= Text passage =
● ● ● ● ● ● ●

# Anzil Alumni



## dsnth (Jan 21, 2014)

Hello
Watson had the best day ever on Saturday, he saw more Cockapoos than he (or anyone else for that matter) has ever seen in one place & he played with his brother, Murphy, sister Lola, half brother Remi & the gorgeous Dudley. 
What more could a little pup ask for
I have attached a few photos, none are great but they were having so much fun it wasn't easy to keep them still


----------



## Marzi (Sep 17, 2012)

What a lovely collection of cockapoos


----------



## DB1 (Jan 20, 2012)

great pictures, will have another attempt at getting mine on..


----------



## Linda Simpson (Jan 7, 2014)

Didn't think they'd sat still that long lol
Great photos


----------



## dsnth (Jan 21, 2014)

Amazing what a treat can do.

You can only tell Murphy & Lola apart by the colour of their leads


----------



## DB1 (Jan 20, 2012)

anyone know how I can get some pics that have been sent as an e-mail on here? I have downloaded them onto the computer but when I use the manage attachments bit it is saying invalid file. tried copy and paste from e-mail pics, it puts them on but tiny and can't be enlarged, may do that though if no other way.


----------



## dsnth (Jan 21, 2014)

Sorry Dawn I don't know, must have something to do with how Anthony has sent them I guess?

I shoud have included this photo of Watson on our way home, he was exhausted


----------



## RuthMill (Jun 30, 2012)

You can really see the resemblances. What a lovely sight!


----------



## DB1 (Jan 20, 2012)

And they all look quite similar to Dudley as a pup, we asked if any of the parents were related (knew mums and dads were different) and Anthony said the stud dads were just distantly related, i've got a good pic of Dudley with Murphy looking like a real mini me! that one I will be able to post, just need to download from my camera first.


----------



## PoppyLove (May 26, 2014)

Beautiful poos! It looks like you all had a great day.


----------



## emjon123 (Apr 9, 2013)

Wish we could have been there. All the dogs look so alike and so like Bailey. Gorgeous.


----------



## Hfd (Aug 19, 2011)

Tomorrow...will upload pics tomorrow lol!
Dawn - I have to use tapatalk on my phone for pics x


----------



## DB1 (Jan 20, 2012)

This is one of Dudley and his mini me!

● ● ● ● ● ● ●

(Data extracted from a collection)
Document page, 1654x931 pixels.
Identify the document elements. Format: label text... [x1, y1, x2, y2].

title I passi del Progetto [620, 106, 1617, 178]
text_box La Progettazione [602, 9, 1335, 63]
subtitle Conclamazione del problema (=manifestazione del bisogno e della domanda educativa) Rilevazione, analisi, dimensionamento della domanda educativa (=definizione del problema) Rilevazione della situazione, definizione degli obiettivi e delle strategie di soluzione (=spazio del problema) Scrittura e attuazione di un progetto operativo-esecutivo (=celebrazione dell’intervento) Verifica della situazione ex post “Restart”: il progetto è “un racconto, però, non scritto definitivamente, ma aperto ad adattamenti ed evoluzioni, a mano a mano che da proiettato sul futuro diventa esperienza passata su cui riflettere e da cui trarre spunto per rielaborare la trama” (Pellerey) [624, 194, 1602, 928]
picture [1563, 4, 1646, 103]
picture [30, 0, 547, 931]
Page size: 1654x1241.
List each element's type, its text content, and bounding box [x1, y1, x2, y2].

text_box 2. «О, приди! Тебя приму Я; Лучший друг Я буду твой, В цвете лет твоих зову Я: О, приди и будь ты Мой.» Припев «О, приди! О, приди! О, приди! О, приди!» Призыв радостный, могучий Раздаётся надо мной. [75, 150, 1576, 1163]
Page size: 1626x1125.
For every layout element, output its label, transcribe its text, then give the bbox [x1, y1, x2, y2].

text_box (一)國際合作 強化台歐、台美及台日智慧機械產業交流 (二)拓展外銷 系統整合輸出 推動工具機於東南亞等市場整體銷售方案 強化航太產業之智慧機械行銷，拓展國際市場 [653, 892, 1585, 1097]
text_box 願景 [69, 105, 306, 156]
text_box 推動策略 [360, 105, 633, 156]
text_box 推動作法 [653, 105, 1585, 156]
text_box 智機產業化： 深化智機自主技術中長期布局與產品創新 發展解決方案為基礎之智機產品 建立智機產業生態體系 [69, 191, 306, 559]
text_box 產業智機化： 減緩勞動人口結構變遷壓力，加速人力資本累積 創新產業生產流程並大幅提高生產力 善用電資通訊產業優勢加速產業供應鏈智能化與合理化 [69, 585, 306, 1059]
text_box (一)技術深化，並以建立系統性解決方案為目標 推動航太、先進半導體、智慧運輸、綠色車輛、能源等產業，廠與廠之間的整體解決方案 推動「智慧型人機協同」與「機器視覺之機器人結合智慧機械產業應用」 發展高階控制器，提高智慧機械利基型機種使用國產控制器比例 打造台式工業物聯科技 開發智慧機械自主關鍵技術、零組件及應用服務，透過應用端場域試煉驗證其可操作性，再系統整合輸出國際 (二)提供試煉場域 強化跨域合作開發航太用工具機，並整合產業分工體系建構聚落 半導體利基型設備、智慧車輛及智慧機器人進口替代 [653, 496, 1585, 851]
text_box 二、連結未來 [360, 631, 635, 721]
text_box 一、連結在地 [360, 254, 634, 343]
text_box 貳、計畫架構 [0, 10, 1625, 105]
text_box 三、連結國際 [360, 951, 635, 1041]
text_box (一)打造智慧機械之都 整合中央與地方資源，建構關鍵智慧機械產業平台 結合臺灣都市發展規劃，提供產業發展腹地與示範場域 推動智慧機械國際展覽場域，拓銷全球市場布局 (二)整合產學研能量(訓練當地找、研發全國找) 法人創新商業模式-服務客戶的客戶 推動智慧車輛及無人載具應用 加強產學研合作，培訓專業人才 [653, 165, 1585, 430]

● ● ● ● ● ● ●

= Short problem =
Extract verbatim the portion of the forum thread between "## PoppyLove (May" and "like Bailey. Gorgeous.", inclusive.

= Task response =
## PoppyLove (May 26, 2014)

Beautiful poos! It looks like you all had a great day.


----------



## emjon123 (Apr 9, 2013)

Wish we could have been there. All the dogs look so alike and so like Bailey. Gorgeous.